"Die Wirtschaft boomt. Es gibt keinen Platz zum Wohnen. Die Mieten steigen": Mit diesen Aussagen beschreibt der Immobilienökonom Felix Wittmann die Situation in der "Boomtown München". Längst sei die Wohnungsnot nicht auf die Landeshauptstadt beschränkt, sondern auch das Umland betroffen. "Wir sind der Landkreis mit dem größten Wohnungsbedarf", erklärt der Weßlinger.
Bund Naturschutz (BN) und Gemeinde haben den Experten nach Seefeld eingeladen. "Boomtown München - was macht das mit unserer Heimat?", lautete das Thema seines Vortrags. Nach einer 40-jährigen Stagnationsphase, in der sich die Bevölkerungsdichte kaum geändert habe, "explodiere" München seit 2010 quasi, sagte er. Die Stadt sei "voll", trotzdem halte der Zuzug mit jährlich etwa 20 000 Menschen laut Prognosen auch in den nächsten 20 Jahre an. "Der Aufschwung ist stärker als nach dem Krieg", meinte Wittmann.
Statt der 16 000 benötigten neuen Wohnungen pro Jahr seien 2015 gerade einmal 8445 Baugenehmigungen erteilt worden. Auch Neubaugebiete wie Freiham würden nicht ausreichen. Somit würden die Begehrlichkeiten nach Flächen auf dem Land wachsen. "München bietet den Gemeinden sogar Entwicklungsgelder an", sagte der BN-Kreisvorsitzende Günter Schorn. Eine Gefahr drohe auch von Investoren, die das Maximum aus jedem Grundstück herausholen. Gesichtslose Bauten würden dann die Ortsbilder nachhaltig beeinträchtigen. "Wir müssen wissen, was wir wollen", sagte Wittmann. Für den Seefelder Bürgermeister Wolfram Gum steht fest: "Wir werden uns dem Druck nicht beugen." In Seefeld werde es keinen Platz für weitere Neubürger geben. "Wir weisen keine neuen Wohngebiete mehr aus", versprach Gum. Einzig auf bestehenden Grundstücken dürfe verdichtet werden, um beispielsweise Kindern von Einheimischen Wohnraum zu verschaffen.

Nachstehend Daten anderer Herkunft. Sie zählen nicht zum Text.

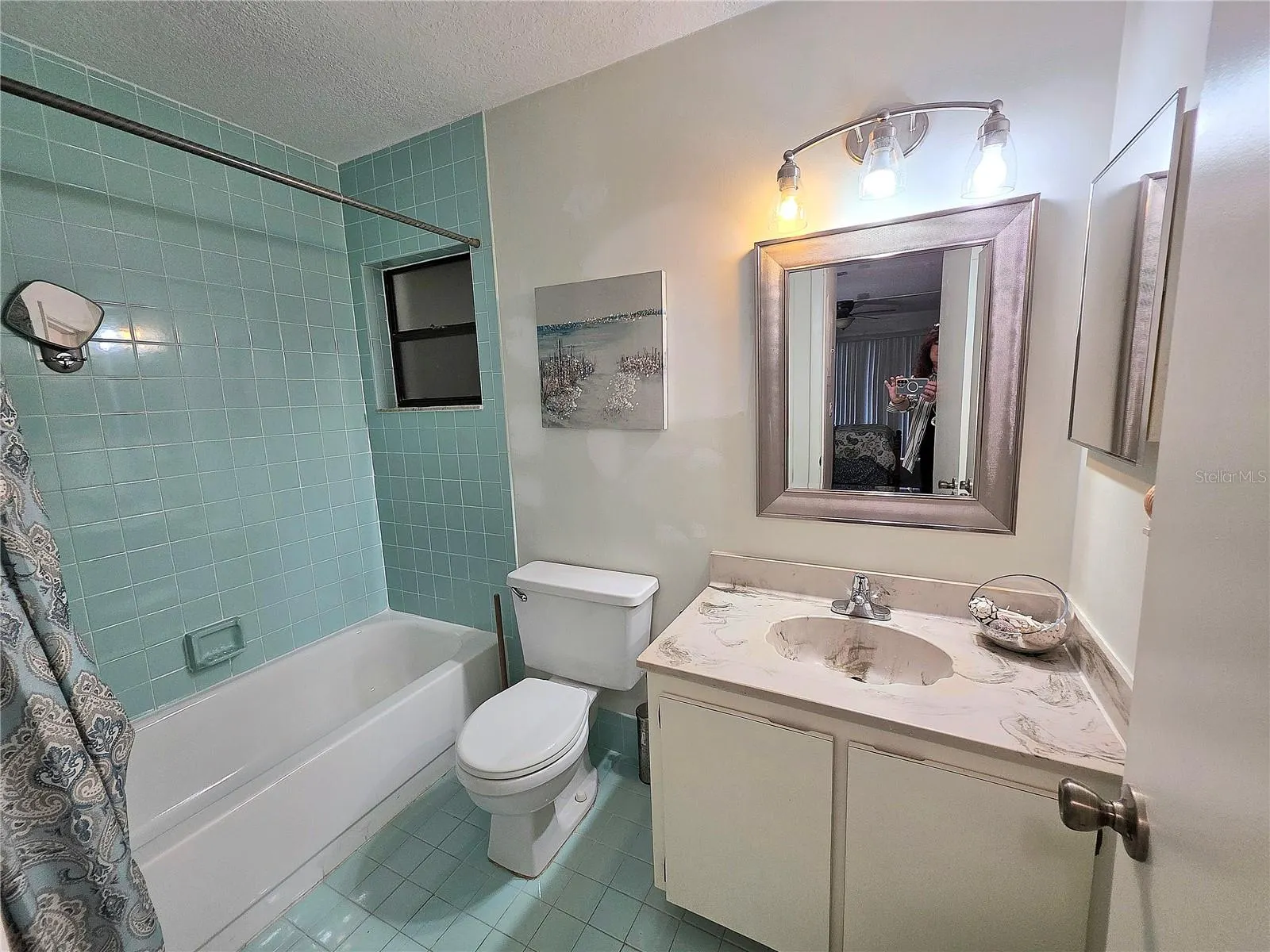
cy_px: 476
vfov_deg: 89.9
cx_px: 635
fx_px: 477
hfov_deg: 106.2
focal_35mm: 13
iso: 100
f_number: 1.9
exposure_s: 1/120
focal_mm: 2.2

Mit dieser Aussage liegt Gum auf der Linie des BN. "Wir waren uns inhaltlich noch nie so nahe", lobte Helmut Ronstedt. In den vergangenen 30 Jahren sei die Gemeinde um 1000 Bürger auf rund 7300 Einwohner gewachsen. "Es geht nicht mehr weiter", sagte Gum. Mit 210 Personen pro Quadratkilometer sei die Gemeinde relativ dünn besiedelt, wusste Wittmann. In Weßling liege die Quote bei 238, in Starnberg bei 371. Gilching sei mit 582 Personen pro Quadratkilometer die am dichtesten bebaute Gemeinde im Landkreis Starnberg. In München wohnen durchschnittlich 4600 Personen auf einem Quadratkilometer. "Das ist die mit Abstand am dichtesten bebaute Stadt Deutschlands", sagte Wittmann. Als Vergleich nannte er Berlin mit 3950 und die City of London mit 5400 Menschen.
Kritisch sieht Wittmann die Entwicklungen in Weßling und Gilching. Hier hätten Planer beim Bahnhof und auf der Gilchinger Glatze städteplanerische Konzepte entwickelt, "die nicht zu uns passen". Wittmann vermisste bei den Ideen der "ortsfremden Planer" Satteldächer, Sprossenfenster und andere "heimelige" Elemente sowie die Möglichkeit von Einheimischen, sich zu beteiligen.
Angesichts der horrenden Grundstückspreise müsste das Bauen vereinfacht und für private Bauherren eine Steuererleichterung eingerichtet werden, forderte ein Zuhörer. Auch flexible Wohnmodelle müssten seiner Ansicht nach entwickelt werden. Schließlich sei der Trend zum Reihenhaus angesichts der hohen Rate an Singlehaushalten heute längst vorbei. "Der Bedarf an Ein- bis Zwei-Zimmer-Wohnungen steigt auch im Landkreis überproportional", erklärte Wittmann. Als Positivbeispiel nannte er ein Münchner Wohnprojekt mit kleinsten Einheiten. Wer mehr Platz brauche, könne sich hier einen Gemeinschaftsraum, eine große Küche oder Sozialräume nach Bedarf anmieten.